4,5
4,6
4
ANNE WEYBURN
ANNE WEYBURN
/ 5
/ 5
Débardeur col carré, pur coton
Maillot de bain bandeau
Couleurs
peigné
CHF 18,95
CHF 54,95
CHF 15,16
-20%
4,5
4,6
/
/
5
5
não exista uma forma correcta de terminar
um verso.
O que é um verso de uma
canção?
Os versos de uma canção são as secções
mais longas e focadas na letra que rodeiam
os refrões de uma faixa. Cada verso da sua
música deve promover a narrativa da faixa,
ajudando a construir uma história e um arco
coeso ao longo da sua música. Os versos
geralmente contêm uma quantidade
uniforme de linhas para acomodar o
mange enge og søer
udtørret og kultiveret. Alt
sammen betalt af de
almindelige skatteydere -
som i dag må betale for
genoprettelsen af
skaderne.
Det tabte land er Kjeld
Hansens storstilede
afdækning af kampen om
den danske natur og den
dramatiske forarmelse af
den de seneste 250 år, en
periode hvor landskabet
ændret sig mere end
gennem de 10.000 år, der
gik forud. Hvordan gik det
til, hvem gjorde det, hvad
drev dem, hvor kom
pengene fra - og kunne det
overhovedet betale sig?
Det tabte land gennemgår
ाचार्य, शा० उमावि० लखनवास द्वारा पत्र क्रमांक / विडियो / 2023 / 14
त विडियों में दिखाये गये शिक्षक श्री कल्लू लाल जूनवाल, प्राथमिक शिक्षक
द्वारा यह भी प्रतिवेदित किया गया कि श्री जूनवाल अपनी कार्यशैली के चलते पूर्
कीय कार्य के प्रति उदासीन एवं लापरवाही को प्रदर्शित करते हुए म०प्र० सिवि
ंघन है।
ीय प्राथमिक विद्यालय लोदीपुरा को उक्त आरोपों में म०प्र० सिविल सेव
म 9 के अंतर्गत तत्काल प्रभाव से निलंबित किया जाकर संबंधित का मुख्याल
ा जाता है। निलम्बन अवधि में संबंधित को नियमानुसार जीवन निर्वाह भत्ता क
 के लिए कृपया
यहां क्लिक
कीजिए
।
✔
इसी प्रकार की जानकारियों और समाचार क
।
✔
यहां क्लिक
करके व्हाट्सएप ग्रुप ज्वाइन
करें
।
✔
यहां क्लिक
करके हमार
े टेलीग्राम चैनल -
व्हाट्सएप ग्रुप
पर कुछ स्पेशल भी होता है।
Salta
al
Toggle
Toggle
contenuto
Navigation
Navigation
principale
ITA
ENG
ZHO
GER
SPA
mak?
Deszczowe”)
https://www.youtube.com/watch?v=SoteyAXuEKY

• WORK REQUIRED
Nothing should be dropped. Retype each line above as it is.

• EXPECTED ANSWER
4,5
4,6
4
ANNE WEYBURN
ANNE WEYBURN
/ 5
/ 5
Débardeur col carré, pur coton
Maillot de bain bandeau
Couleurs
peigné
CHF 18,95
CHF 54,95
CHF 15,16
-20%
4,5
4,6
/
/
5
5
não exista uma forma correcta de terminar
um verso.
O que é um verso de uma
canção?
Os versos de uma canção são as secções
mais longas e focadas na letra que rodeiam
os refrões de uma faixa. Cada verso da sua
música deve promover a narrativa da faixa,
ajudando a construir uma história e um arco
coeso ao longo da sua música. Os versos
geralmente contêm uma quantidade
uniforme de linhas para acomodar o
mange enge og søer
udtørret og kultiveret. Alt
sammen betalt af de
almindelige skatteydere -
som i dag må betale for
genoprettelsen af
skaderne.
Det tabte land er Kjeld
Hansens storstilede
afdækning af kampen om
den danske natur og den
dramatiske forarmelse af
den de seneste 250 år, en
periode hvor landskabet
ændret sig mere end
gennem de 10.000 år, der
gik forud. Hvordan gik det
til, hvem gjorde det, hvad
drev dem, hvor kom
pengene fra - og kunne det
overhovedet betale sig?
Det tabte land gennemgår
ाचार्य, शा० उमावि० लखनवास द्वारा पत्र क्रमांक / विडियो / 2023 / 14
त विडियों में दिखाये गये शिक्षक श्री कल्लू लाल जूनवाल, प्राथमिक शिक्षक
द्वारा यह भी प्रतिवेदित किया गया कि श्री जूनवाल अपनी कार्यशैली के चलते पूर्
कीय कार्य के प्रति उदासीन एवं लापरवाही को प्रदर्शित करते हुए म०प्र० सिवि
ंघन है।
ीय प्राथमिक विद्यालय लोदीपुरा को उक्त आरोपों में म०प्र० सिविल सेव
म 9 के अंतर्गत तत्काल प्रभाव से निलंबित किया जाकर संबंधित का मुख्याल
ा जाता है। निलम्बन अवधि में संबंधित को नियमानुसार जीवन निर्वाह भत्ता क
 के लिए कृपया
यहां क्लिक
कीजिए
।
✔
इसी प्रकार की जानकारियों और समाचार क
।
✔
यहां क्लिक
करके व्हाट्सएप ग्रुप ज्वाइन
करें
।
✔
यहां क्लिक
करके हमार
े टेलीग्राम चैनल -
व्हाट्सएप ग्रुप
पर कुछ स्पेशल भी होता है।
Salta
al
Toggle
Toggle
contenuto
Navigation
Navigation
principale
ITA
ENG
ZHO
GER
SPA
mak?
Deszczowe”)
https://www.youtube.com/watch?v=SoteyAXuEKY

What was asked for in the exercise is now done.